Material for this task:
►

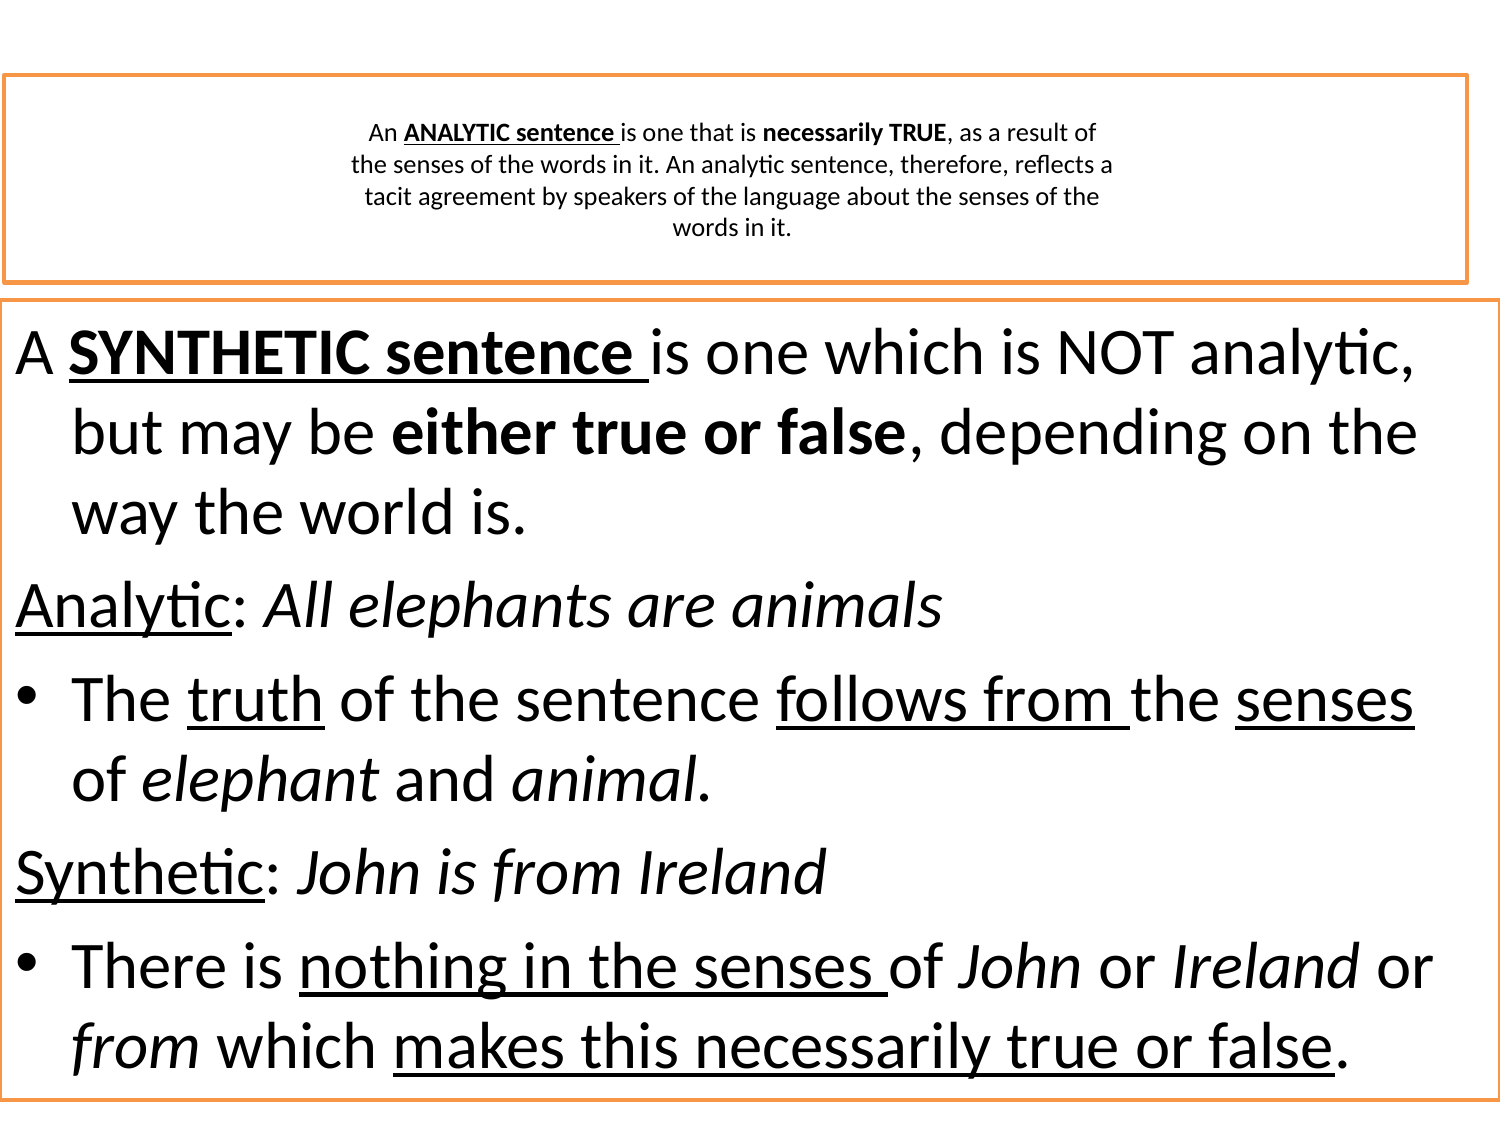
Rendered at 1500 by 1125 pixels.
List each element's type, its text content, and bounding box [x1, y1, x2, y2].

title An ANALYTIC sentence is one that is necessarily TRUE, as a result of the senses of the words in it. An analytic sentence, therefore, reflects a tacit agreement by speakers of the language about the senses of the words in it. [2, 73, 1469, 285]
list A SYNTHETIC sentence is one which is NOT analytic, but may be either true or false, depending on the way the world is. Analytic: All elephants are animals The truth of the sentence follows from the senses of elephant and animal. Synthetic: John is from Ireland There is nothing in the senses of John or Ireland or from which makes this necessarily true or false. [0, 298, 1500, 1102]
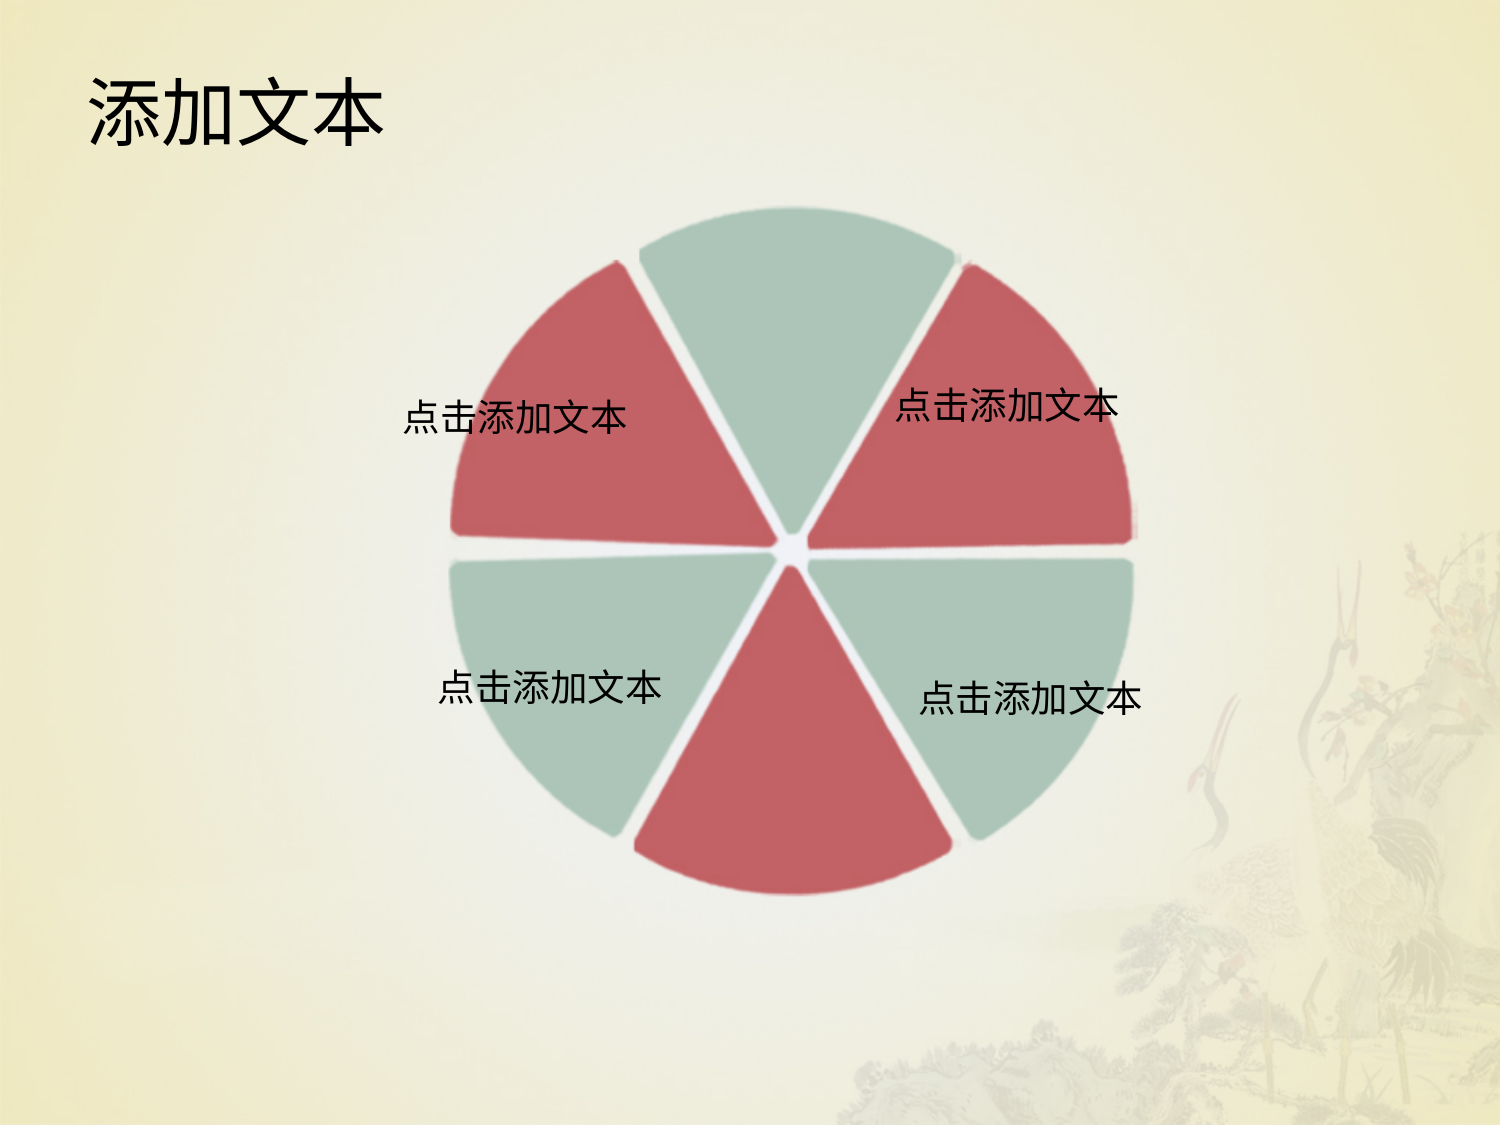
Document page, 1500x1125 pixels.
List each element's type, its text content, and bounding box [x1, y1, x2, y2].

text_box 添加文本 [72, 58, 402, 164]
picture [0, 0, 1500, 1125]
text_box 点击添加文本 [387, 386, 643, 447]
text_box 点击添加文本 [423, 656, 678, 716]
text_box 点击添加文本 [903, 667, 1159, 728]
text_box 点击添加文本 [880, 374, 1135, 435]
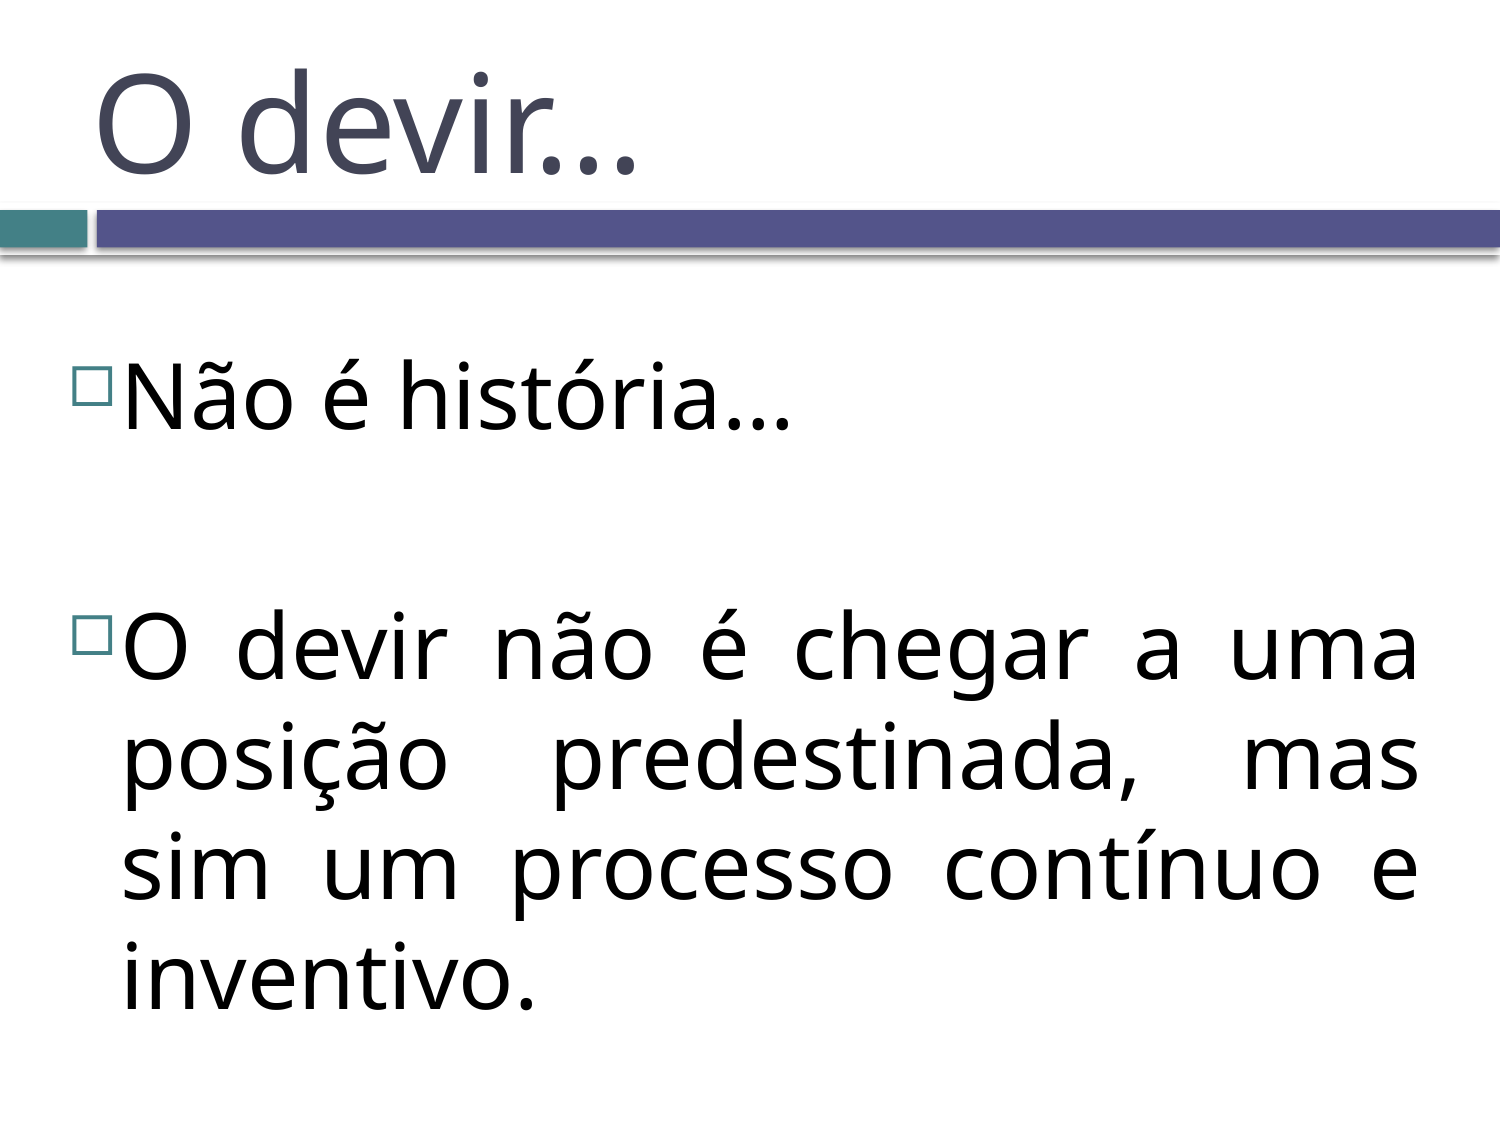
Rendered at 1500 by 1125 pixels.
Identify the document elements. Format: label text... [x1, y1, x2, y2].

list Não é história... O devir não é chegar a uma posição predestinada, mas sim um processo contínuo e inventivo. [53, 243, 1438, 1052]
title O devir... [76, 37, 1438, 200]
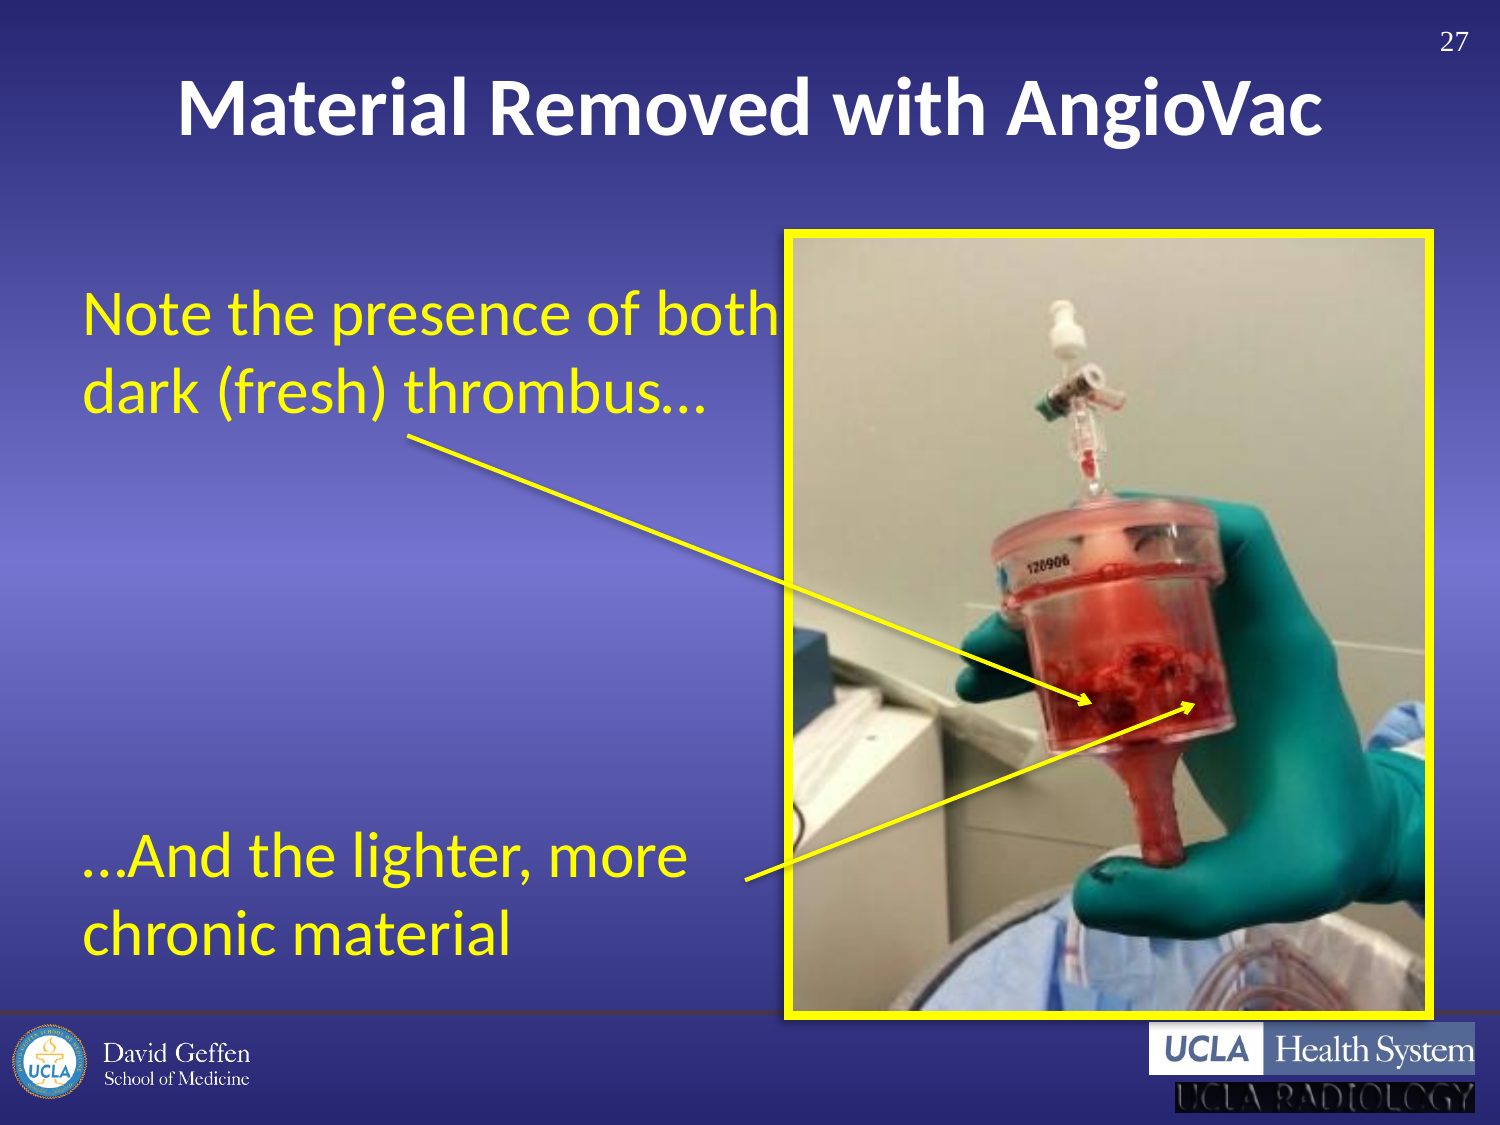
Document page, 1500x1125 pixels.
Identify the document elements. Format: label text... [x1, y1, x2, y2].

picture [1149, 1022, 1475, 1075]
picture [12, 1024, 88, 1099]
picture [792, 237, 1426, 1011]
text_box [406, 435, 1093, 705]
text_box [744, 703, 1196, 881]
picture [99, 1028, 250, 1095]
slide_number 27 [1425, 15, 1500, 75]
picture [1175, 1082, 1475, 1113]
title Material Removed with AngioVac [74, 44, 1426, 261]
list Note the presence of both dark (fresh) thrombus… …And the lighter, more chronic material [74, 261, 774, 1012]
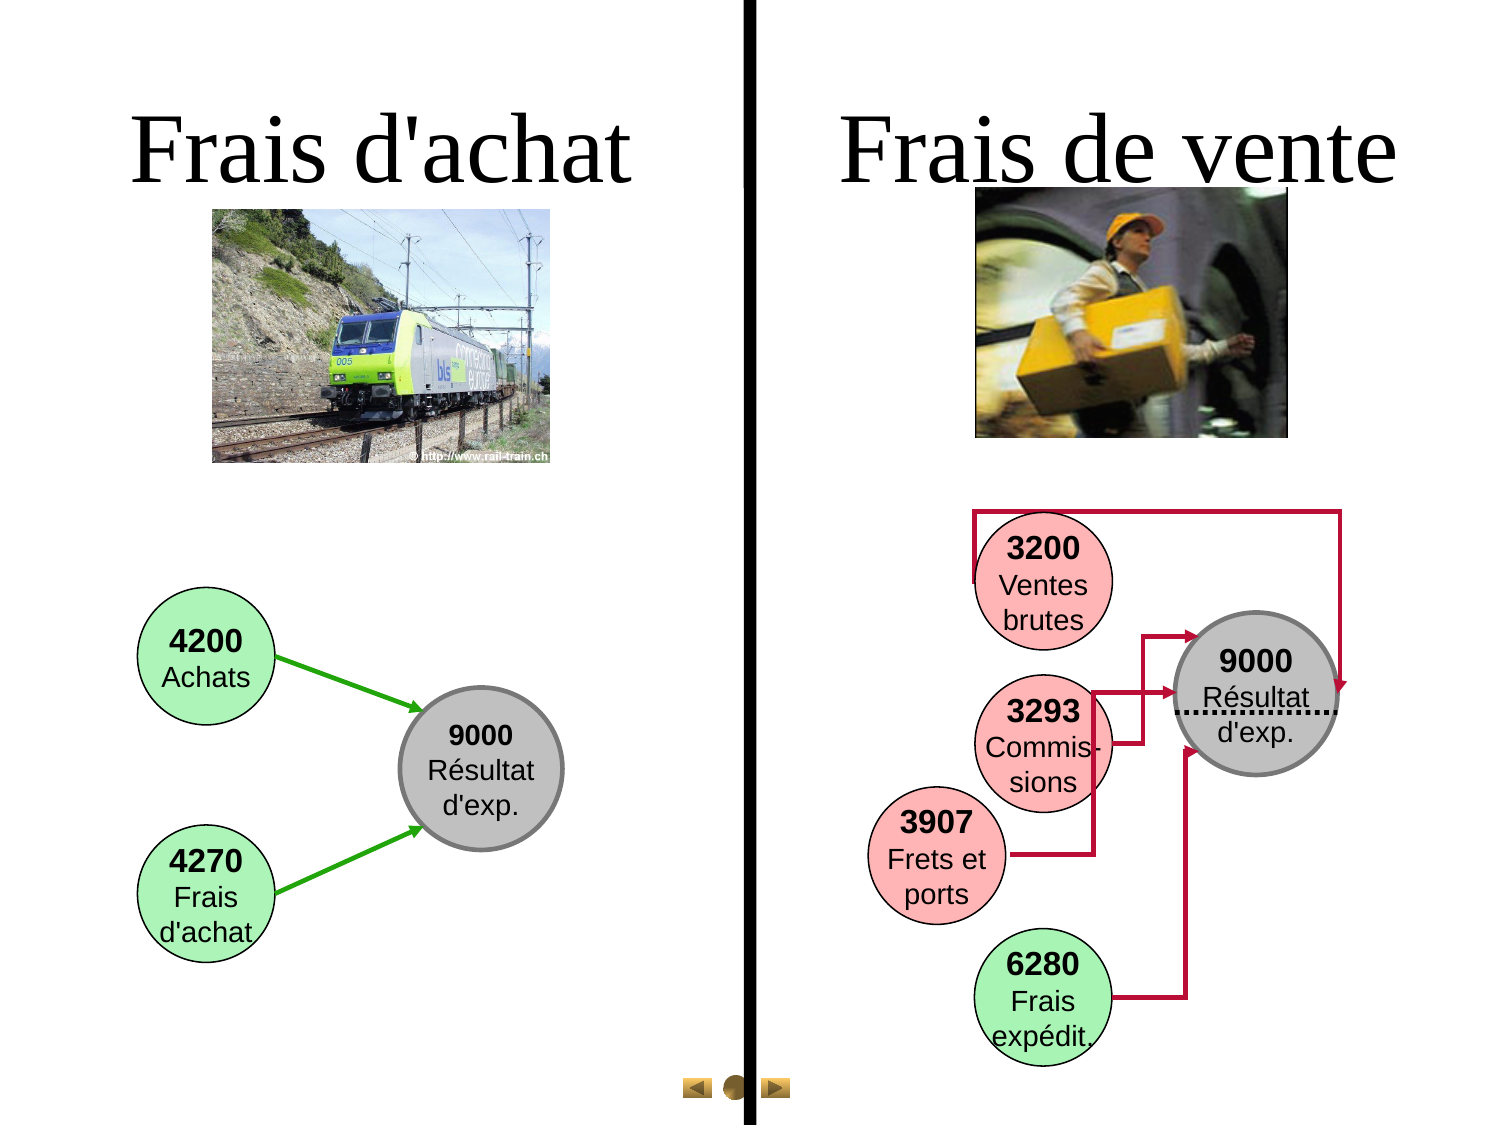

◄

Task requirements:
Could you reproduce every record above exactly, leaving out the pictures?

Your solution:
Rendered at 1500 by 1125 pixels.
List each element's type, its text content, and bounding box [x1, y1, x2, y2].

title An ANALYTIC sentence is one that is necessarily TRUE, as a result of the senses of the words in it. An analytic sentence, therefore, reflects a tacit agreement by speakers of the language about the senses of the words in it. [2, 73, 1469, 285]
list A SYNTHETIC sentence is one which is NOT analytic, but may be either true or false, depending on the way the world is. Analytic: All elephants are animals The truth of the sentence follows from the senses of elephant and animal. Synthetic: John is from Ireland There is nothing in the senses of John or Ireland or from which makes this necessarily true or false. [0, 298, 1500, 1102]
Document page, 1500x1125 pixels.
List each element's type, its text content, and bounding box [x1, y1, x2, y2].

text_box 添加文本 [72, 58, 402, 164]
picture [0, 0, 1500, 1125]
text_box 点击添加文本 [387, 386, 643, 447]
text_box 点击添加文本 [423, 656, 678, 716]
text_box 点击添加文本 [903, 667, 1159, 728]
text_box 点击添加文本 [880, 374, 1135, 435]
Rendered at 1500 by 1125 pixels.
Identify the document elements. Format: label text... [x1, y1, x2, y2].

list Não é história... O devir não é chegar a uma posição predestinada, mas sim um processo contínuo e inventivo. [53, 243, 1438, 1052]
title O devir... [76, 37, 1438, 200]
Document page, 1500x1125 pixels.
Identify the document elements. Format: label text... [x1, y1, x2, y2].

picture [1149, 1022, 1475, 1075]
picture [12, 1024, 88, 1099]
picture [792, 237, 1426, 1011]
text_box [406, 435, 1093, 705]
text_box [744, 703, 1196, 881]
picture [99, 1028, 250, 1095]
slide_number 27 [1425, 15, 1500, 75]
picture [1175, 1082, 1475, 1113]
title Material Removed with AngioVac [74, 44, 1426, 261]
list Note the presence of both dark (fresh) thrombus… …And the lighter, more chronic material [74, 261, 774, 1012]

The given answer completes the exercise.